His mother Alexis had been diagnosed with autosomal dominant hypocalcemia type 1 (ADH1) at age 16 after years of unexplained seizures and eventual chronic kidney disease, so doctors screened Jackson for the gene mutation that causes the disorder. Initially, the results came back negative, but additional testing revealed that Jackson had inherited the rare condition. Upon hearing the news, Alexis felt like she “broke,” and worried that her son would experience the same feelings of alienation, arduous medical regimens and frequent hospital stays that she did as a child. Fortunately, due to advancements in knowledge and medicine, Jackson’s experience with this condition has been less difficult than his mother’s.
Yet he still faces significant challenges most children do not face. While Jackson likes to run, play outside and keep up with his friends and younger brother, he fatigues quickly and experiences pain in his stomach and arms, even when he’s just watching his favorite shows. However, Jackson is resolved to keep going and play like any other child: “I just lose energy very, very fast…I feel like I’m just gonna fall right over…sometimes [my] arms feel like they’re going to fall off.”
While Jackson has not experienced the same grand mal episodes his mother endured, he has suffered from seizures caused by low calcium levels. Alexis recalled one event that occurred shortly after Jackson’s younger brother was born.
“That was the scariest time because…[Jackson] was in bed with me. And all of a sudden, it sounded like he was choking. I look over, and he was seizing. He stopped breathing three times. Mind you, I have a one month old next to me. So I had to move him and get Jackson situated. It was beyond scary. When I ran outside, the cold air finally woke him up. He woke up in an [ambulance].”
Jackson doesn’t like having to take medicine every day and recognizes it’s difficult for other children his age to understand his condition. “He does have his moments where some days he says, ‘I wish I didn’t have to do this,’” Alexis explained. “He doesn’t fully understand the health issues from that aspect of it, as well.”

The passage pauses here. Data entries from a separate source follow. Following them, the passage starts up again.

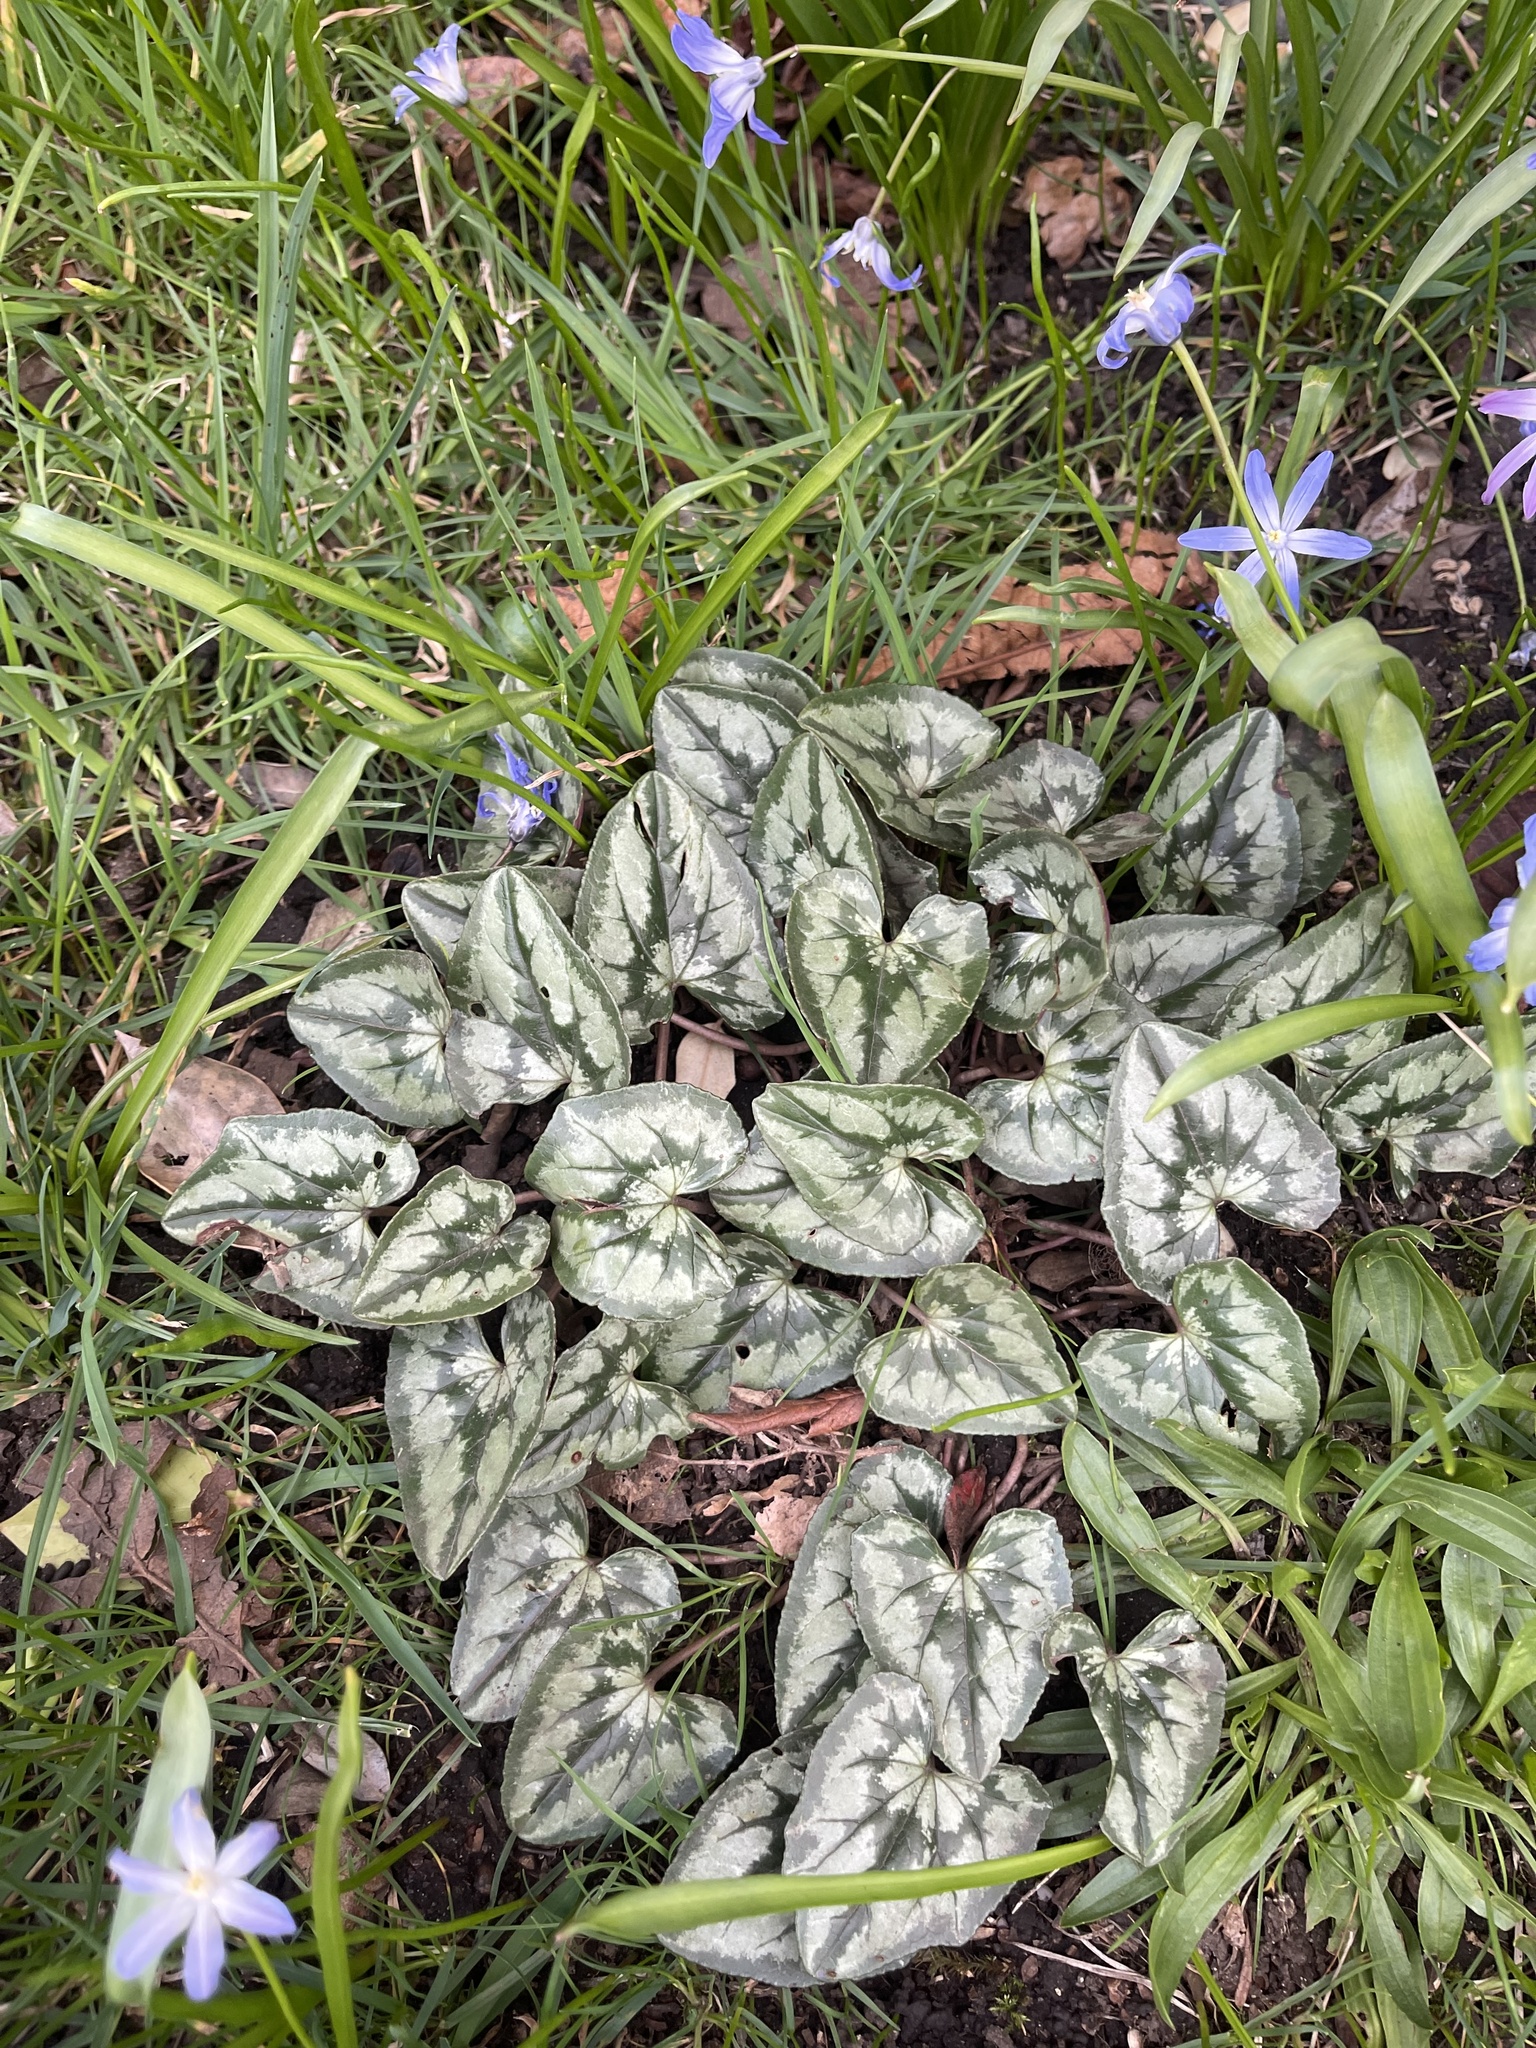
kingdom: Plantae
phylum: Tracheophyta
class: Magnoliopsida
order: Ericales
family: Primulaceae
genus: Cyclamen
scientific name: Cyclamen hederifolium
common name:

Alexis guides her son through his experience with ADH1 with compassion, empathy and faith in their combined strength to keep pushing forward. When asked if there was something Jackson wanted to tell people about his condition, he asked, “Why don’t we have a cure yet?”
“It kind of breaks my heart, hearing him say he wishes there was a cure,” Alexis replied. To Jackson, she responded, “Even if there’s no cure, you can still go and you can still live your life, because I learned at a very young age that there isn’t a cure for this.”
Alexis emphasized for other parents of children with ADH1 that they should not lose hope. “There [are] ways to help and ways to keep on going.”